In Iran, China, and elsewhere, the Trump administration has put aggressive economic statecraft at the center of its foreign policy, but often without clear diplomatic objectives. Unless economic statecraft is utilized as part of a coherent diplomatic approach, measures may succeed at imposing economic pain, but fail to produce desired policy outcomes. Moreover, if U.S. actions fall short of highly principled standards, there is a risk of undermining the source of power behind economic statecraft—the singular global centrality of the U.S. economy derived from confidence in the U.S. financial system, the strength of the dollar, and the attractiveness of U.S. markets.
Economic weapons should be used carefully and with an understanding of their costs. As an alternative to military force, economic weapons are a vitally important way to counter malign activity like terrorism and nuclear proliferation, as well as economic threats like unfair trade practices. Their potency is precisely why they should be used carefully, with the goal of ensuring our tools remain effective for a long time to come.
Deploying economic weapons should rarely, if ever, be an end unto itself. Economic pressure alone will not drive other nations to end unfair trade practices, support for terrorism, or nuclear proliferation. Rather, when used as part of a diplomatic strategy, sanctions and other tools can provide leverage to persuade a sovereign to change malign practices in exchange for relief from economic pressure.
At Treasury, I employed three basic principles when considering sanctions actions and similar measures. First, marshaling broad international support for sanctions creates maximum pressure and minimizes undesired spillover effects. Second, the target of an action must have a reliable expectation of relief should it yield to demands to change its behavior. Finally, rigorous and highly principled execution is essential.
The current administration has reversed these key principles. Unilateral and unpredictable sanctions have left our allies often questioning the basis of those actions and uneasy when deciding whether to cooperate.
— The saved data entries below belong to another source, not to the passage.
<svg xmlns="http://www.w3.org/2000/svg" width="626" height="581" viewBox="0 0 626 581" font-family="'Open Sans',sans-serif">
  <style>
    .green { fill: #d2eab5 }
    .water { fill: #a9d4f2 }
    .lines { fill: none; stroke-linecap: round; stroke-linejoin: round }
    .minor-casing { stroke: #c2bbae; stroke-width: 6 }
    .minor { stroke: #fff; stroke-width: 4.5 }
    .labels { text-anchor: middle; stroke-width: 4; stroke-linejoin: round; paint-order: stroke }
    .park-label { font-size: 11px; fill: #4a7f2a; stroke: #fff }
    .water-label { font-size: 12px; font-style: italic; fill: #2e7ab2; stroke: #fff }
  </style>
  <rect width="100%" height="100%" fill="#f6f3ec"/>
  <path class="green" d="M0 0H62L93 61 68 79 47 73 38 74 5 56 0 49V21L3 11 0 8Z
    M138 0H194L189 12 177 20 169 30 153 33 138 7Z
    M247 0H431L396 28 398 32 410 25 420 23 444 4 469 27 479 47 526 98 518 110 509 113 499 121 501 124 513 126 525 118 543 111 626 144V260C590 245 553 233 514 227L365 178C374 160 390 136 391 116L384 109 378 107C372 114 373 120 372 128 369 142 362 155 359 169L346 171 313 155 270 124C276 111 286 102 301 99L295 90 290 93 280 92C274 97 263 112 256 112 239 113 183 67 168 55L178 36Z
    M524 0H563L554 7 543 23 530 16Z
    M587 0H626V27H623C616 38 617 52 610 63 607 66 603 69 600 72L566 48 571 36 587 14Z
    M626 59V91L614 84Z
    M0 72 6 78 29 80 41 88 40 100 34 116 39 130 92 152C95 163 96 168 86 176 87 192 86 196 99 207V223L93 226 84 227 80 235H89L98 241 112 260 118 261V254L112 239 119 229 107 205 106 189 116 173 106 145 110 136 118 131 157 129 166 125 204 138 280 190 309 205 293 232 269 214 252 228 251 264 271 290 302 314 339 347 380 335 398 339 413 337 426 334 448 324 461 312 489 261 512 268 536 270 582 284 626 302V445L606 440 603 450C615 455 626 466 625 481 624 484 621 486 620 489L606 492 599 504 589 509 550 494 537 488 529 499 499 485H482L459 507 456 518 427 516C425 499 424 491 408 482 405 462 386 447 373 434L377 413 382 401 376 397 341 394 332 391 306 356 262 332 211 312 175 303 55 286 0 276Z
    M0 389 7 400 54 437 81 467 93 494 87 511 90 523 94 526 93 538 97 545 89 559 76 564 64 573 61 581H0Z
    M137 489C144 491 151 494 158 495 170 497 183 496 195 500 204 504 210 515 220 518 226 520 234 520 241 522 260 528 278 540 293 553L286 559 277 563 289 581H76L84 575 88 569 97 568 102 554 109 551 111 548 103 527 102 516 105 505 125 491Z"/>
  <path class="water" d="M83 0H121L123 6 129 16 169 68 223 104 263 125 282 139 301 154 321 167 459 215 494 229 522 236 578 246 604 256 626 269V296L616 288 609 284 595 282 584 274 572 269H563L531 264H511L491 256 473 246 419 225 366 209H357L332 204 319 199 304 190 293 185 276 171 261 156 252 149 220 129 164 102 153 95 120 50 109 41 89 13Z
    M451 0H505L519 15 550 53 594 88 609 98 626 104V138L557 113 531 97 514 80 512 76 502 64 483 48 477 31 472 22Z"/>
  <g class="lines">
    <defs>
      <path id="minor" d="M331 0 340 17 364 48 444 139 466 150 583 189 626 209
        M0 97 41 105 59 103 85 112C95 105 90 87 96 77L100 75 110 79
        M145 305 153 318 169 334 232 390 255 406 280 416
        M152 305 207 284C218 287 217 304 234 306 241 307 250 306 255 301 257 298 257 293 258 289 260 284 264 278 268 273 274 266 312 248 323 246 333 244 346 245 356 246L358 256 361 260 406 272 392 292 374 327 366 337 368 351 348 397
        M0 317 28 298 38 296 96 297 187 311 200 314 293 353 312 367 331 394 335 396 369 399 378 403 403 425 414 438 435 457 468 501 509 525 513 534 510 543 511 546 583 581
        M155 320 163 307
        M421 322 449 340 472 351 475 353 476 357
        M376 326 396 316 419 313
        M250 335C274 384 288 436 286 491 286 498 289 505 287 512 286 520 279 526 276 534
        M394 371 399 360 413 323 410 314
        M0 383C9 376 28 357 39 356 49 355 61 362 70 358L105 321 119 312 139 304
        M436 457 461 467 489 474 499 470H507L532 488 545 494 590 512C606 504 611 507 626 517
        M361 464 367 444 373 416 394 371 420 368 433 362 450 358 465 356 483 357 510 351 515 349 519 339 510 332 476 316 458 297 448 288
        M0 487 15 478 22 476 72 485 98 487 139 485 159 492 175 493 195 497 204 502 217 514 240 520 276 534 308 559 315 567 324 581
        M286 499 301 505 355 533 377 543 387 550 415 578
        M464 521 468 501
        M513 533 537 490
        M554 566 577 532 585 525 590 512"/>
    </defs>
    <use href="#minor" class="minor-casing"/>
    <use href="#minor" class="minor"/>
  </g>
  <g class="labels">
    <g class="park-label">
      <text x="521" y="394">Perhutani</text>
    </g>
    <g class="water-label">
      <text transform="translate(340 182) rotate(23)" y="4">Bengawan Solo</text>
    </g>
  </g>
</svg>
We must reserve the right to act alone but should do so only when absolutely necessary for our national security.
In terms of a predictable pathway to relief, recent actions lack clear coercive logic—a pathway for relief if objectionable policies change. Economic pain alone is insufficient, and without a road map and diplomatic engagement with a major adversary like Iran, for example, we are unlikely to end to that regime’s support for terrorism or to negotiate a return to an agreement to prevent nuclear breakout.
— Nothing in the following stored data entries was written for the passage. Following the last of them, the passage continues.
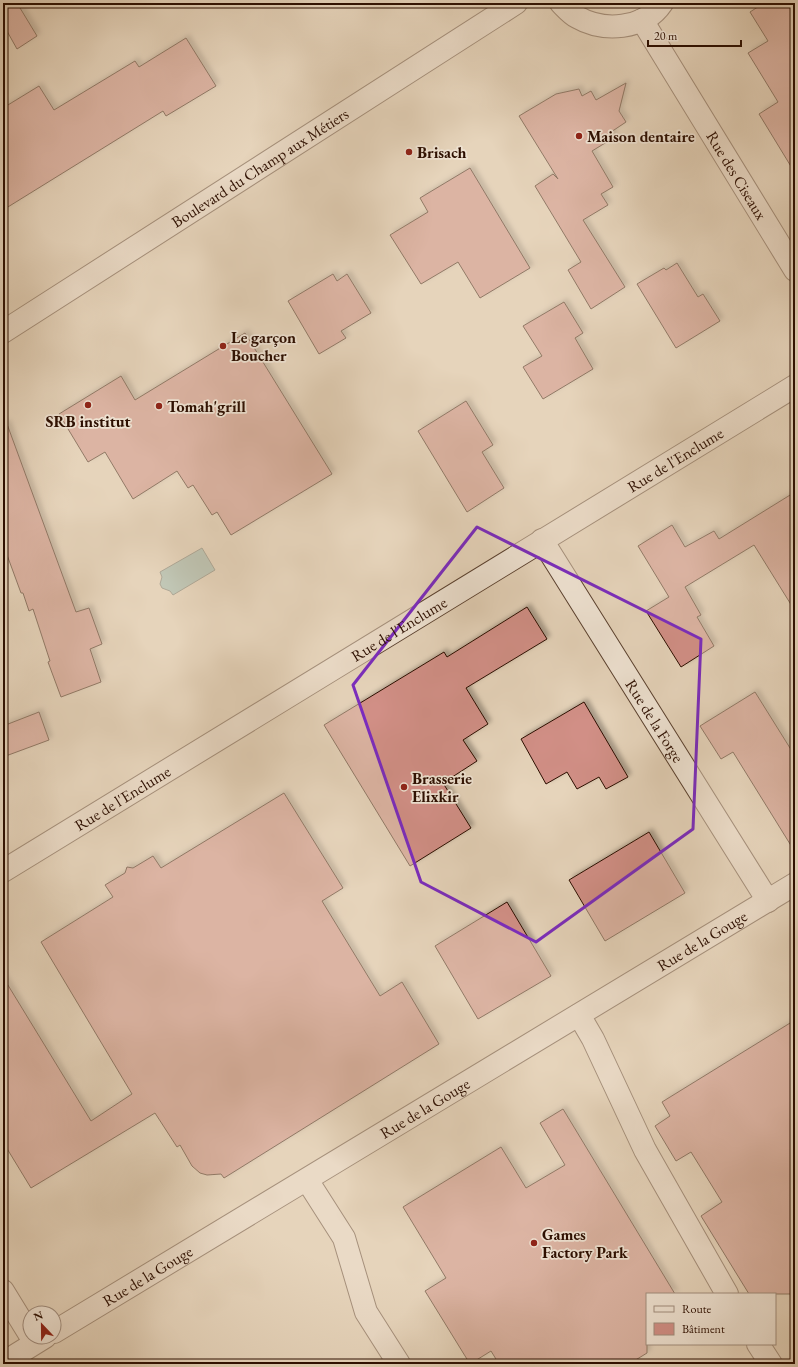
<svg xmlns="http://www.w3.org/2000/svg" width="798" height="1367" font-family="'EB Garamond',serif">
	<style>
		.water { fill: #96b8b0; stroke: #6c746a }
		.building { fill: #d18f86; stroke: #2c0e00; filter: url(#shadow) }
		.lines { fill: none; stroke-linecap: round; stroke-linejoin: round }
		.minor-casing { stroke: #5a402f; stroke-width: 24 }
		.minor { stroke: #efe3d3; stroke-width: 22 }
		.marked { fill: none; stroke: #7b2cbf; stroke-width: 3; stroke-linejoin: round }
		.poi-dot { fill: #8f2418; stroke: #efe3d3; stroke-width: 1.5 }
		.labels { text-anchor: middle; dominant-baseline: central; stroke-width: 3.5; stroke-linejoin: round; paint-order: stroke }
		.poi-label { font-size: 16px; font-weight: bold; fill: #2c0e00; stroke: #efe3d3; text-anchor: start }
		.street-label { font-size: 16px; fill: #2c0e00; stroke: #efe3d3 }
	</style>
	<defs>
		<filter id="shadow"><feDropShadow dx="3.5" dy="-3.5" stdDeviation="2" flood-color="#0004"/></filter>
	</defs>
	<rect width="100%" height="100%" fill="#e6d4bb"/>
	<filter id="stains"><feTurbulence type="fractalNoise" baseFrequency=".005" numOctaves="4"/><feColorMatrix values="0 0 0 0 .2 0 0 0 0 .09 0 0 0 0 .02 0 0 0 .5 -.17"/></filter>
	<radialGradient id="worn" r=".72"><stop offset=".6" stop-color="#630" stop-opacity="0"/><stop offset="1" stop-color="#630" stop-opacity=".3"/></radialGradient>
	<!-- water -->
	<path class="water" d="M202,548l13,22 -42,25 -3,-4 -8,-3 -2,-4 2,-7 -2,-5z"/>
	<!-- building -->
	<path class="building" d="M3,3h14l20,33 -20,13 -14,-25z
		M764,3h31v170l-36,-59 19,-12 -30,-49 20,-12 -18,-29z
		M186,38l30,48 -50,30 -3,-5 -160,99v-102l36,-22 15,24 81,-49 4,6z
		M626,83l-7,28 7,11 -15,10 4,5 -23,14 21,36 -12,7 7,11 -25,15 42,67 -34,22 -23,-39 13,-8 -46,-76 18,-12 5,5 -39,-63 37,-22 23,-5 3,7 9,-5 5,9z
		M470,168l60,100 -50,30 -22,-36 -37,22 -31,-49 38,-23 -8,-14z
		M677,263l21,34 5,-3 17,27 -44,27 -39,-64 27,-16 2,2z
		M333,274l4,7 10,-7 24,39 -30,18 5,7 -27,16 -31,-53z
		M564,302l19,31 -8,5 18,31 -50,30 -20,-32 19,-11 -19,-30z
		M245,333l87,141 -101,61 -14,-23 -5,3 -19,-30 -5,3 -11,-17 -44,28 -28,-47 -17,10 -29,-48 62,-38 14,24z
		M466,401l27,44 -11,7 22,36 -37,24 -49,-81z
		M3,424h4l69,188 13,-4 13,36 -12,5 11,33 -40,15 -13,-35 2,-1 -17,-52 -4,2 -6,-18h-2l-18,-49z
		M795,492v119l-41,-66 -69,42 16,28 -4,2 17,29 -33,21 -35,-56 23,-14 -31,-51 34,-21 13,22 29,-16 5,8z
		M527,607l20,32 -81,49 22,36 -25,16 14,21 -34,22 28,45 -61,38 -86,-141 120,-73 3,5z
		M755,692l40,64v96l-62,-100 -12,7 -21,-33z
		M584,702l44,75 -22,12 -7,-12 -22,12 -10,-17 -21,12 -25,-45z
		M39,712l10,28 -46,17v-31z
		M284,793l59,95 -21,13 58,95 22,-14 37,62 -215,134 -3,-4 -14,1 -7,-2 -8,-7 -12,-21 -3,2 -22,-34 -124,75 -28,-46v-165l88,144 41,-27 -91,-152 72,-45 -8,-12 20,-12 2,-6 6,1 20,-12 8,12z
		M649,832l36,61 -80,48 -36,-61z
		M507,902l44,74 -73,43 -43,-73z
		M795,1020v274h-46l-48,-78 21,-14 -31,-50 -15,9 -21,-35 15,-10 -8,-14z
		M563,1109l112,185h-28v59l-18,11h-130l-8,-13 -21,13 -45,-73 21,-13 -43,-71 98,-60 25,41 39,-23 -25,-42z"/>
	<g class="lines">
		<!-- minor casing -->
		<g class="minor-casing">
			<g id="minor">
				<path d="M561,3c5,5 10,11 16,14 26,15 67,13 85,-14"/>
				<path id="s1" d="M642,20l153,250"/>
				<path id="s2" d="M3,332l513,-329"/>
				<path id="s3" d="M542,540l226,361"/>
				<path id="s4" d="M3,871l792,-485"/>
				<path d="M579,1015l14,24 52,111 82,144"/>
				<path d="M307,1180l37,58 22,74 33,52"/>
				<path d="M3,1291l27,44"/>
				<path id="s5" d="M54,1332l741,-448"/>
				<path d="M758,1344l13,20"/>
				<path d="M3,1363l42,-26"/>
			</g>
		</g>
		<!-- minor -->
		<use href="#minor" class="minor"/>
	</g>
	<!-- marked area -->
	<path d="M0 0H798V1367H0ZM477,527l224,112 -8,190 -157,113 -115,-60 -68,-197z" fill="#e6d4bb" fill-opacity=".55" fill-rule="evenodd"/>
	<path class="marked" d="M477,527l224,112 -8,190 -157,113 -115,-60 -68,-197z"/>
	<!-- markers -->
	<g class="poi-dot">
		<circle cx="579" cy="136" r="4"/>
		<circle cx="409" cy="152" r="4"/>
		<circle cx="223" cy="346" r="4"/>
		<circle cx="88" cy="405" r="4"/>
		<circle cx="159" cy="406" r="4"/>
		<circle cx="404" cy="787" r="4"/>
		<circle cx="534" cy="1243" r="4"/>
	</g>
	<g class="labels">
		<!-- poi labels -->
		<g class="poi-label">
			<text x="587" y="136">Maison dentaire</text>
			<text x="417" y="152">Brisach</text>
			<text x="231" y="337">Le garçon<tspan x="231" dy="18">Boucher</tspan></text>
			<text x="167" y="406">Tomah'grill</text>
			<text x="88" y="421" text-anchor="middle">SRB institut</text>
			<text x="412" y="778">Brasserie<tspan x="412" dy="18">Elixkir</tspan></text>
			<text x="542" y="1234">Games<tspan x="542" dy="18">Factory Park</tspan></text>
		</g>
		<!-- street labels -->
		<g class="street-label">
			<text stroke="none"><textPath href="#s2" startOffset="305">Boulevard du Champ aux Métiers</textPath></text>
			<text stroke="none"><textPath href="#s1" startOffset="182">Rue des Ciseaux</textPath></text>
			<text stroke="none"><textPath href="#s4" startOffset="788">Rue de l'Enclume</textPath></text>
			<text stroke="none"><textPath href="#s4" startOffset="464">Rue de l'Enclume</textPath></text>
			<text stroke="none"><textPath href="#s3" startOffset="213">Rue de la Forge</textPath></text>
			<text stroke="none"><textPath href="#s4" startOffset="140">Rue de l'Enclume</textPath></text>
			<text stroke="none"><textPath href="#s5" startOffset="757">Rue de la Gouge</textPath></text>
			<text stroke="none"><textPath href="#s5" startOffset="433">Rue de la Gouge</textPath></text>
			<text stroke="none"><textPath href="#s5" startOffset="109">Rue de la Gouge</textPath></text>
		</g>
	</g>
	<!-- margin -->
	<rect width="798" height="1367" fill="none" stroke="#e6d4bb" stroke-width="16"/>
	<rect x="4" y="4" width="790" height="1359" fill="none" stroke="#2c0e00" stroke-width="2"/>
	<rect x="8" y="8" width="782" height="1351" fill="none" stroke="#2c0e00"/>
	<!-- legend -->
	<rect x="646" y="1293" width="130" height="52" fill="#efe3d3" stroke="#a18e7f"/>
	<rect x="654" y="1306" width="20" height="6" fill="#efe3d3" stroke="#a18e7f"/>
	<text x="682" y="1313" font-size="12" fill="#2c0e00">Route</text>
	<rect x="654" y="1323" width="20" height="12" fill="#d18f86" stroke="#a18e7f"/>
	<text x="682" y="1333" font-size="12" fill="#2c0e00">Bâtiment</text>
	<!-- north arrow -->
	<g transform="translate(42 1325) rotate(338)"><circle r="19" fill="#efe3d3" stroke="#a18e7f"/>
	<path d="M0-3L7 15L0 10L-7 15Z" fill="#8f2418"/>
	<text y="-6" font-size="11" font-weight="bold" text-anchor="middle" fill="#2c0e00">N</text>
	</g>
	<!-- scale -->
	<path d="M648 40v6h93v-6" fill="none" stroke="#2c0e00" stroke-width="2"/>
	<text x="654" y="40" font-size="12" fill="#2c0e00" stroke="#efe3d3" stroke-width="3" paint-order="stroke">20 m</text>
	<rect width="100%" height="100%" filter="url(#stains)"/>
	<rect width="100%" height="100%" fill="url(#worn)"/>
</svg>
The efficacy and perceived legitimacy of our tools suffer when we confuse the purpose, for example, using dubious national-security justifications to impose trade restrictions on our closest allies; or imposing on adversaries measures to bar foreign technology on the basis of a security threat and then using relief as a bargaining chip to gain commercial advantage in a trade negotiation. Finally, with arguments that fall short, and by undercutting and even targeting allies, the administration weakens the resolve of international partners, whose cooperation we need to tackle leakage and evasion.
Overuse of economic tools divorced from strategy harms American economic primacy and businesses that rely on the stable prosperity it fosters. While there is no immediate alternative to the centrality of the U.S. economy and dollar, there are troubling signs that the current approach may accelerate efforts to create new options. It is worrying when our closest allies in Europe pursue mechanisms to trade with Iran outside of our reach; and settlement in nondollar currencies is likely to emerge as a growing challenge if the U.S. abandons its role as the architect of global standards, and instead acts purely out of immediate commercial interest, or without a diplomatic approach to bring allies along.
As barriers to commerce grow, it is no surprise that business confidence has suffered. Business leaders are reluctant to invest in facilities and supply chains that may no longer be viable tomorrow. Firms that produce or buy goods with the expectation that they will be able to sell them face the unsettling prospect of a shrinking circle of potential customers. And the combination of trade friction and technology tensions—particularly in the U.S.-China relationship—raises concerns over the Balkanization of technology standards and supply chains. A world with two competing and incompatible systems would not only impede the free flow of goods and ideas but undermine global prosperity.
Economic statecraft does not exist in a vacuum. The most significant cause for concern should unite both business leaders and policy makers, and that is the close relationship between economics and security. If we allow our economic ties to become brittle and strained, geopolitical tensions can shortly follow, leading to a less secure world.
There is still time to restore our international relationships and demonstrate that the United States is committed to defending its security and its economic interests by not just promoting but following the rules we helped to design. But if we continue down the current path, the United States risks weakening its global leadership and the source of our economic power.
Jacob J. Lew is visiting professor of international and public affairs at the School of International and Public Affairs at Columbia University and a partner at Lindsay Goldberg. He served as U.S. treasury secretary from 2013 to 2017.